Task to carry out:
Put every line of text in the material below into a numbered list, omitting any blank lines.

==========

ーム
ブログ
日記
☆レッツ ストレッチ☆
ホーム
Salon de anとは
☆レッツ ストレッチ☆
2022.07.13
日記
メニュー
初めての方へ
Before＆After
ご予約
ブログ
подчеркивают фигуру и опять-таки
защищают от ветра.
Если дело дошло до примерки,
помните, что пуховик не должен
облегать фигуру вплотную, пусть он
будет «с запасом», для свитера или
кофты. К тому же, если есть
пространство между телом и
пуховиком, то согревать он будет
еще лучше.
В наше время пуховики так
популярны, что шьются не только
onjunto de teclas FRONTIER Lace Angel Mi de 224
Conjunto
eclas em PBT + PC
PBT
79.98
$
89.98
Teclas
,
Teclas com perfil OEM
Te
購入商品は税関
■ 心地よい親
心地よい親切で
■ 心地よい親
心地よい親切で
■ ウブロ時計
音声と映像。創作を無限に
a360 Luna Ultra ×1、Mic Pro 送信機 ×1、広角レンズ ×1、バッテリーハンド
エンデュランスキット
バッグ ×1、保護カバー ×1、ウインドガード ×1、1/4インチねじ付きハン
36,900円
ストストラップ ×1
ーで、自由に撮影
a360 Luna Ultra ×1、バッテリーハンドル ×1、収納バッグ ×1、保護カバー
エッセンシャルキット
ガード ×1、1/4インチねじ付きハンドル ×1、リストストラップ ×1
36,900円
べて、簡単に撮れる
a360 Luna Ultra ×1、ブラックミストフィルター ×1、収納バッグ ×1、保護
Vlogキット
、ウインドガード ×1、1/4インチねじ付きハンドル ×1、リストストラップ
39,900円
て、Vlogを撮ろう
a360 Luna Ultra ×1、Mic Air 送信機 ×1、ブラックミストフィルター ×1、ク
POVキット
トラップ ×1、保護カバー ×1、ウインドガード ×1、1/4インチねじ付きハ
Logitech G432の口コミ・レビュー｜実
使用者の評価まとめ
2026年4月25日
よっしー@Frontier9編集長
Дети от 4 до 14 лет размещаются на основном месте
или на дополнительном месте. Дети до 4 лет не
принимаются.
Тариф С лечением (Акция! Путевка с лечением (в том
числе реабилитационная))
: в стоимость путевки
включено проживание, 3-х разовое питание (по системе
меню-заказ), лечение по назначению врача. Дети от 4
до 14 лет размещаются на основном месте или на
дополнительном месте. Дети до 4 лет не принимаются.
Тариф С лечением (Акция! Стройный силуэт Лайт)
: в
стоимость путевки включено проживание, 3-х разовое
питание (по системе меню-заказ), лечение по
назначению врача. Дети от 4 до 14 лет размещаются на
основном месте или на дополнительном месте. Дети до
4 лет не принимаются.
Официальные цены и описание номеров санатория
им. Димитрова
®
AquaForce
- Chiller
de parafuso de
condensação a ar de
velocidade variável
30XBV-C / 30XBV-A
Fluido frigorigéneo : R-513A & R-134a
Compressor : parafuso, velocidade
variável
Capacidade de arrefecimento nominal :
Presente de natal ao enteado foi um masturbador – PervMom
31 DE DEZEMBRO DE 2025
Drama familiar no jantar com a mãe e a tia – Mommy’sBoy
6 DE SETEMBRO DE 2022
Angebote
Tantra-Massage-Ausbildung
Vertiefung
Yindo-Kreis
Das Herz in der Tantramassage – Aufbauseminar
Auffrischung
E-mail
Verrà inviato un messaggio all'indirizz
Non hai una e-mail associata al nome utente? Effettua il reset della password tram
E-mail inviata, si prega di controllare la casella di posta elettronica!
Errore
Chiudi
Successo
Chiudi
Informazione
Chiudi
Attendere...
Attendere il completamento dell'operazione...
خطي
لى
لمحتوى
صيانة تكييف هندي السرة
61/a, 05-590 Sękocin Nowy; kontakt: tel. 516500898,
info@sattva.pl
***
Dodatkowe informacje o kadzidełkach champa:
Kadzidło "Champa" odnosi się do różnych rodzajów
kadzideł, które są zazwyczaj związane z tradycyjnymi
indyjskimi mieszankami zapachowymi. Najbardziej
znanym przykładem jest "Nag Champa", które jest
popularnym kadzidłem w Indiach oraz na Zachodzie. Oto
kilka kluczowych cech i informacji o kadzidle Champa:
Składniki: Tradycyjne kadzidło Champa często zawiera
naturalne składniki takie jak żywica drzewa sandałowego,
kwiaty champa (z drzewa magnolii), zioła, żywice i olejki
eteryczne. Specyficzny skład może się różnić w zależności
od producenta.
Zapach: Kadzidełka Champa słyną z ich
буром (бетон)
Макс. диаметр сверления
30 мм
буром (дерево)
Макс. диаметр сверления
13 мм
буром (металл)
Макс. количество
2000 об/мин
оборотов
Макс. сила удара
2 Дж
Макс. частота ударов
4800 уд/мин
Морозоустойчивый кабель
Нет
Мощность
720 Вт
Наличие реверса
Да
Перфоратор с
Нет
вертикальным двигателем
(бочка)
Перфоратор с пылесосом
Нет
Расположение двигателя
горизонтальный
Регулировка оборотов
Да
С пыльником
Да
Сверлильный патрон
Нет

==========

Reply to the exercise:
1. ーム
2. ブログ
3. 日記
4. ☆レッツ ストレッチ☆
5. ホーム
6. Salon de anとは
7. ☆レッツ ストレッチ☆
8. 2022.07.13
9. 日記
10. メニュー
11. 初めての方へ
12. Before＆After
13. ご予約
14. ブログ
15. подчеркивают фигуру и опять-таки
16. защищают от ветра.
17. Если дело дошло до примерки,
18. помните, что пуховик не должен
19. облегать фигуру вплотную, пусть он
20. будет «с запасом», для свитера или
21. кофты. К тому же, если есть
22. пространство между телом и
23. пуховиком, то согревать он будет
24. еще лучше.
25. В наше время пуховики так
26. популярны, что шьются не только
27. onjunto de teclas FRONTIER Lace Angel Mi de 224
28. Conjunto
29. eclas em PBT + PC
30. PBT
31. 79.98
32. $
33. 89.98
34. Teclas
35. ,
36. Teclas com perfil OEM
37. Te
38. 購入商品は税関
39. ■ 心地よい親
40. 心地よい親切で
41. ■ 心地よい親
42. 心地よい親切で
43. ■ ウブロ時計
44. 音声と映像。創作を無限に
45. a360 Luna Ultra ×1、Mic Pro 送信機 ×1、広角レンズ ×1、バッテリーハンド
46. エンデュランスキット
47. バッグ ×1、保護カバー ×1、ウインドガード ×1、1/4インチねじ付きハン
48. 36,900円
49. ストストラップ ×1
50. ーで、自由に撮影
51. a360 Luna Ultra ×1、バッテリーハンドル ×1、収納バッグ ×1、保護カバー
52. エッセンシャルキット
53. ガード ×1、1/4インチねじ付きハンドル ×1、リストストラップ ×1
54. 36,900円
55. べて、簡単に撮れる
56. a360 Luna Ultra ×1、ブラックミストフィルター ×1、収納バッグ ×1、保護
57. Vlogキット
58. 、ウインドガード ×1、1/4インチねじ付きハンドル ×1、リストストラップ
59. 39,900円
60. て、Vlogを撮ろう
61. a360 Luna Ultra ×1、Mic Air 送信機 ×1、ブラックミストフィルター ×1、ク
62. POVキット
63. トラップ ×1、保護カバー ×1、ウインドガード ×1、1/4インチねじ付きハ
64. Logitech G432の口コミ・レビュー｜実
65. 使用者の評価まとめ
66. 2026年4月25日
67. よっしー@Frontier9編集長
68. Дети от 4 до 14 лет размещаются на основном месте
69. или на дополнительном месте. Дети до 4 лет не
70. принимаются.
71. Тариф С лечением (Акция! Путевка с лечением (в том
72. числе реабилитационная))
73. : в стоимость путевки
74. включено проживание, 3-х разовое питание (по системе
75. меню-заказ), лечение по назначению врача. Дети от 4
76. до 14 лет размещаются на основном месте или на
77. дополнительном месте. Дети до 4 лет не принимаются.
78. Тариф С лечением (Акция! Стройный силуэт Лайт)
79. : в
80. стоимость путевки включено проживание, 3-х разовое
81. питание (по системе меню-заказ), лечение по
82. назначению врача. Дети от 4 до 14 лет размещаются на
83. основном месте или на дополнительном месте. Дети до
84. 4 лет не принимаются.
85. Официальные цены и описание номеров санатория
86. им. Димитрова
87. ®
88. AquaForce
89. - Chiller
90. de parafuso de
91. condensação a ar de
92. velocidade variável
93. 30XBV-C / 30XBV-A
94. Fluido frigorigéneo : R-513A & R-134a
95. Compressor : parafuso, velocidade
96. variável
97. Capacidade de arrefecimento nominal :
98. Presente de natal ao enteado foi um masturbador – PervMom
99. 31 DE DEZEMBRO DE 2025
100. Drama familiar no jantar com a mãe e a tia – Mommy’sBoy
101. 6 DE SETEMBRO DE 2022
102. Angebote
103. Tantra-Massage-Ausbildung
104. Vertiefung
105. Yindo-Kreis
106. Das Herz in der Tantramassage – Aufbauseminar
107. Auffrischung
108. E-mail
109. Verrà inviato un messaggio all'indirizz
110. Non hai una e-mail associata al nome utente? Effettua il reset della password tram
111. E-mail inviata, si prega di controllare la casella di posta elettronica!
112. Errore
113. Chiudi
114. Successo
115. Chiudi
116. Informazione
117. Chiudi
118. Attendere...
119. Attendere il completamento dell'operazione...
120. خطي
121. لى
122. لمحتوى
123. صيانة تكييف هندي السرة
124. 61/a, 05-590 Sękocin Nowy; kontakt: tel. 516500898,
125. info@sattva.pl
126. ***
127. Dodatkowe informacje o kadzidełkach champa:
128. Kadzidło "Champa" odnosi się do różnych rodzajów
129. kadzideł, które są zazwyczaj związane z tradycyjnymi
130. indyjskimi mieszankami zapachowymi. Najbardziej
131. znanym przykładem jest "Nag Champa", które jest
132. popularnym kadzidłem w Indiach oraz na Zachodzie. Oto
133. kilka kluczowych cech i informacji o kadzidle Champa:
134. Składniki: Tradycyjne kadzidło Champa często zawiera
135. naturalne składniki takie jak żywica drzewa sandałowego,
136. kwiaty champa (z drzewa magnolii), zioła, żywice i olejki
137. eteryczne. Specyficzny skład może się różnić w zależności
138. od producenta.
139. Zapach: Kadzidełka Champa słyną z ich
140. буром (бетон)
141. Макс. диаметр сверления
142. 30 мм
143. буром (дерево)
144. Макс. диаметр сверления
145. 13 мм
146. буром (металл)
147. Макс. количество
148. 2000 об/мин
149. оборотов
150. Макс. сила удара
151. 2 Дж
152. Макс. частота ударов
153. 4800 уд/мин
154. Морозоустойчивый кабель
155. Нет
156. Мощность
157. 720 Вт
158. Наличие реверса
159. Да
160. Перфоратор с
161. Нет
162. вертикальным двигателем
163. (бочка)
164. Перфоратор с пылесосом
165. Нет
166. Расположение двигателя
167. горизонтальный
168. Регулировка оборотов
169. Да
170. С пыльником
171. Да
172. Сверлильный патрон
173. Нет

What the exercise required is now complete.